Action item – Up to and including the line with "înmormântarea lui Ștefan S...", output the records exactly as they appear.

Supplied data –
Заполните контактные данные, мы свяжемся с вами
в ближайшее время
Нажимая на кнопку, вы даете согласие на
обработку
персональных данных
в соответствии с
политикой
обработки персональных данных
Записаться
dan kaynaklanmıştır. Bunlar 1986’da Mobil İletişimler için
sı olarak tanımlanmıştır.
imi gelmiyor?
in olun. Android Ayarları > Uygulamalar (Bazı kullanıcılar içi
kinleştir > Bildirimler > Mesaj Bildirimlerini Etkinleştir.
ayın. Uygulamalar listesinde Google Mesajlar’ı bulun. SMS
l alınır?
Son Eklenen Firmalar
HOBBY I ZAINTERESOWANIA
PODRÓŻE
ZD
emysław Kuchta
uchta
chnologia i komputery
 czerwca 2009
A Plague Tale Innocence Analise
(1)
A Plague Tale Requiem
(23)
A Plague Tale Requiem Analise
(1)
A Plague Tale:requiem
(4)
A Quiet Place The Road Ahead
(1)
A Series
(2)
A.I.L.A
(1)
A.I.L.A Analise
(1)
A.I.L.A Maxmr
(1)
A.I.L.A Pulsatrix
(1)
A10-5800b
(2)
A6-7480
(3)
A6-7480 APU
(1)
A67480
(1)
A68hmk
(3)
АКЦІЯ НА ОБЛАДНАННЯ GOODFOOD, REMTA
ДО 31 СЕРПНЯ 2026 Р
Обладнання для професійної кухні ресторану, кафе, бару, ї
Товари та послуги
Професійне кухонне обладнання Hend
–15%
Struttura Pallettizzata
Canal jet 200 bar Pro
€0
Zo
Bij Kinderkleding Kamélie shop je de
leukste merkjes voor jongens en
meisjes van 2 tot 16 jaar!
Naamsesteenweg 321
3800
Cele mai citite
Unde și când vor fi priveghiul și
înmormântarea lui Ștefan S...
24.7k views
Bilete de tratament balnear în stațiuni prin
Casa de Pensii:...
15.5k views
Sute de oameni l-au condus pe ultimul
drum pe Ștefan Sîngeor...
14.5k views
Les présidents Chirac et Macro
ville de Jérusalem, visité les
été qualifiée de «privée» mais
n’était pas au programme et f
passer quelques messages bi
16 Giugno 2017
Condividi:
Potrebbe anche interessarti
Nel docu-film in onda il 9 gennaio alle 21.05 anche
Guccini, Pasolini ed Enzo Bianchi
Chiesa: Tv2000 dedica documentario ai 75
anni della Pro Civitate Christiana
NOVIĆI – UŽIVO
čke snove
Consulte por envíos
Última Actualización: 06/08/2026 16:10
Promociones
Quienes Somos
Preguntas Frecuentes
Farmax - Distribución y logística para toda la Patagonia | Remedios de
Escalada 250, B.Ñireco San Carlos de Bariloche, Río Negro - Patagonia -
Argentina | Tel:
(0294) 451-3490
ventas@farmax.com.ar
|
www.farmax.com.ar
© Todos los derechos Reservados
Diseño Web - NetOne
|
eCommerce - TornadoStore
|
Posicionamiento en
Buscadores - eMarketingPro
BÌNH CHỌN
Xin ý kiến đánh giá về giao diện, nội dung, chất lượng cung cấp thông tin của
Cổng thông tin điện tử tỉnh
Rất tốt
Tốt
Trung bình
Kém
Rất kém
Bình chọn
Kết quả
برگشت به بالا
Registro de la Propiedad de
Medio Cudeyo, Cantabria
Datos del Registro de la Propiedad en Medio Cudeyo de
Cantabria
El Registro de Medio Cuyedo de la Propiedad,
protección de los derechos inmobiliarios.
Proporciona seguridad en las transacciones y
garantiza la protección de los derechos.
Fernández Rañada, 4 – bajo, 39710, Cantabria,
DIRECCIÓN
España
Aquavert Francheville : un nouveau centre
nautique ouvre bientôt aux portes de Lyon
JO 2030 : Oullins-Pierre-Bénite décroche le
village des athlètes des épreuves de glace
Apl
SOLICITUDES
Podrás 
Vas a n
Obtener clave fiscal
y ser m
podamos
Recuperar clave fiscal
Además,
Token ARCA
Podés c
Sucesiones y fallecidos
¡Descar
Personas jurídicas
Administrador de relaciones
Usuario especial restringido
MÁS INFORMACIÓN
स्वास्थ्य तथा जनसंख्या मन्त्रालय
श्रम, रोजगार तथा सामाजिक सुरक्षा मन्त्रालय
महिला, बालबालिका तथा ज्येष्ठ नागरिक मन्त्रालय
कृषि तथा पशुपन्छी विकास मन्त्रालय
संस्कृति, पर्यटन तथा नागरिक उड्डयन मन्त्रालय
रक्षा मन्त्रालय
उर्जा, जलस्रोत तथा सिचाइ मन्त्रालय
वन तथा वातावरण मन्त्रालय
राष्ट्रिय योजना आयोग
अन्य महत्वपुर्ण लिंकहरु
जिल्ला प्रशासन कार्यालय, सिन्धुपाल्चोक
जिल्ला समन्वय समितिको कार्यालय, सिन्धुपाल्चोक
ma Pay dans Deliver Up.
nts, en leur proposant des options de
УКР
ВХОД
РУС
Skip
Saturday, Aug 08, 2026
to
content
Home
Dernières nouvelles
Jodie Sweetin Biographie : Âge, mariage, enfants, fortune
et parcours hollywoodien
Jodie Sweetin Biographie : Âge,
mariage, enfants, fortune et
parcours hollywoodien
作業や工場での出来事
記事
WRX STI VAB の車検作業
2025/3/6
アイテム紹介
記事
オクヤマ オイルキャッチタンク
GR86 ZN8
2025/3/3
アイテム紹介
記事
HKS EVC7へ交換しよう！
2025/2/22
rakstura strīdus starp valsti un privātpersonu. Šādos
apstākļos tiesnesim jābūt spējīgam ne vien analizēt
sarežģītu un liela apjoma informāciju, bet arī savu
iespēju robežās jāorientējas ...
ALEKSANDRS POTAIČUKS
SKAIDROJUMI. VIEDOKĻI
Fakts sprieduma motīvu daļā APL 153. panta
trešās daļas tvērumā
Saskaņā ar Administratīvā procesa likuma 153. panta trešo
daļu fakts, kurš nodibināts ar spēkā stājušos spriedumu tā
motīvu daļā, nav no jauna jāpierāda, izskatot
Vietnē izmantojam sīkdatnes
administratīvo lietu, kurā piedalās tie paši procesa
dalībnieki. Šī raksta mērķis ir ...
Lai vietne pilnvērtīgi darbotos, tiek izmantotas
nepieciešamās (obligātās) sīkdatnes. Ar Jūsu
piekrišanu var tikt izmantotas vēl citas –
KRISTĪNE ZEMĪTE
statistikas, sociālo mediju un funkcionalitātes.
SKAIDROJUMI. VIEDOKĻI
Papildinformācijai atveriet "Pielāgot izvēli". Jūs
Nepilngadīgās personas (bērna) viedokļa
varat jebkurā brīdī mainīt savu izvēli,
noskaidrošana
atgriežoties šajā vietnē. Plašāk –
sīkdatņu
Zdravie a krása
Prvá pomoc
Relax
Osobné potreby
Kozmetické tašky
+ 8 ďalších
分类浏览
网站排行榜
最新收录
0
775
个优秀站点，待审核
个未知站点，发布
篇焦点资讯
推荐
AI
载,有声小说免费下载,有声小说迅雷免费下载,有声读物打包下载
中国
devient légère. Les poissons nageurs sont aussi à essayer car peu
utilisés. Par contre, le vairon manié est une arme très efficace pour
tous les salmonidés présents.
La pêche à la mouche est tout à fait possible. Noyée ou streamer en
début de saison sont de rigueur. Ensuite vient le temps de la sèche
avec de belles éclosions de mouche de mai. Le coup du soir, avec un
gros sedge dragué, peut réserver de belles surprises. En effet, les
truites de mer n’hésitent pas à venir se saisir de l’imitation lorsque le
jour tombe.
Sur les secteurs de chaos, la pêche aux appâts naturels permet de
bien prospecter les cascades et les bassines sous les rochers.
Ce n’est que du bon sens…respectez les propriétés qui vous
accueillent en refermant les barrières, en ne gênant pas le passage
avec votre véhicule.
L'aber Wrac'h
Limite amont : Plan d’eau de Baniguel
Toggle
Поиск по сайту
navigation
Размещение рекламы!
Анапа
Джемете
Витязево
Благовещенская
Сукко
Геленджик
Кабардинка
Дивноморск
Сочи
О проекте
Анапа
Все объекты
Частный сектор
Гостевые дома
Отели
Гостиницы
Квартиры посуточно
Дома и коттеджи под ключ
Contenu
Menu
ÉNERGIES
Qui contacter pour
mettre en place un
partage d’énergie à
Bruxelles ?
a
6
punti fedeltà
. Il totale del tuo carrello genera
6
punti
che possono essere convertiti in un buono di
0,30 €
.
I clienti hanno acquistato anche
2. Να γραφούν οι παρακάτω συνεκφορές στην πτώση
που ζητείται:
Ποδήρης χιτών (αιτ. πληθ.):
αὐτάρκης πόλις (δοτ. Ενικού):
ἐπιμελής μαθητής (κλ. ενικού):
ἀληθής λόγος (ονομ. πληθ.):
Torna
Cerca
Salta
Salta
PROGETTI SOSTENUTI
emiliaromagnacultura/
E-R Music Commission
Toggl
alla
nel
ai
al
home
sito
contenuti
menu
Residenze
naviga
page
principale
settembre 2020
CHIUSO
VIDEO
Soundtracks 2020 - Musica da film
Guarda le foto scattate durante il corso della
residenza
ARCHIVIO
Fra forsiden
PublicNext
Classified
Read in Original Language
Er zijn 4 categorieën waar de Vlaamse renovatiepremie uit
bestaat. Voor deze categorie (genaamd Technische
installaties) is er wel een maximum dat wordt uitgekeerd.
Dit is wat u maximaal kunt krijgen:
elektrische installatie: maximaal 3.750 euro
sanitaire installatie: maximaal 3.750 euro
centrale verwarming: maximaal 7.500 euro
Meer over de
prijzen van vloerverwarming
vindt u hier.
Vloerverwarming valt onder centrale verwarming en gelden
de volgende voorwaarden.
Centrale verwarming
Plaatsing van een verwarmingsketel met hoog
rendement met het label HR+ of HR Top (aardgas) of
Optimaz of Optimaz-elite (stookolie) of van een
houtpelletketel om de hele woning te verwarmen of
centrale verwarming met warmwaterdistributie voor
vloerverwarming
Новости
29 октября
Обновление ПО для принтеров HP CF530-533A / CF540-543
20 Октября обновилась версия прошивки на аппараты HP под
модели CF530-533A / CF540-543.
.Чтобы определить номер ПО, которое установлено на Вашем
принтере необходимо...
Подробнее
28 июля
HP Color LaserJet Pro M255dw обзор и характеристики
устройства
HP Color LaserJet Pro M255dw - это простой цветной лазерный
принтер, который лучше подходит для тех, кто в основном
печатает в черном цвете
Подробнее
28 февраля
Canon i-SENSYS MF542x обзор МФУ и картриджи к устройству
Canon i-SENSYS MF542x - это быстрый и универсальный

Solution –
Заполните контактные данные, мы свяжемся с вами
в ближайшее время
Нажимая на кнопку, вы даете согласие на
обработку
персональных данных
в соответствии с
политикой
обработки персональных данных
Записаться
dan kaynaklanmıştır. Bunlar 1986’da Mobil İletişimler için
sı olarak tanımlanmıştır.
imi gelmiyor?
in olun. Android Ayarları > Uygulamalar (Bazı kullanıcılar içi
kinleştir > Bildirimler > Mesaj Bildirimlerini Etkinleştir.
ayın. Uygulamalar listesinde Google Mesajlar’ı bulun. SMS
l alınır?
Son Eklenen Firmalar
HOBBY I ZAINTERESOWANIA
PODRÓŻE
ZD
emysław Kuchta
uchta
chnologia i komputery
 czerwca 2009
A Plague Tale Innocence Analise
(1)
A Plague Tale Requiem
(23)
A Plague Tale Requiem Analise
(1)
A Plague Tale:requiem
(4)
A Quiet Place The Road Ahead
(1)
A Series
(2)
A.I.L.A
(1)
A.I.L.A Analise
(1)
A.I.L.A Maxmr
(1)
A.I.L.A Pulsatrix
(1)
A10-5800b
(2)
A6-7480
(3)
A6-7480 APU
(1)
A67480
(1)
A68hmk
(3)
АКЦІЯ НА ОБЛАДНАННЯ GOODFOOD, REMTA
ДО 31 СЕРПНЯ 2026 Р
Обладнання для професійної кухні ресторану, кафе, бару, ї
Товари та послуги
Професійне кухонне обладнання Hend
–15%
Struttura Pallettizzata
Canal jet 200 bar Pro
€0
Zo
Bij Kinderkleding Kamélie shop je de
leukste merkjes voor jongens en
meisjes van 2 tot 16 jaar!
Naamsesteenweg 321
3800
Cele mai citite
Unde și când vor fi priveghiul și
înmormântarea lui Ștefan S...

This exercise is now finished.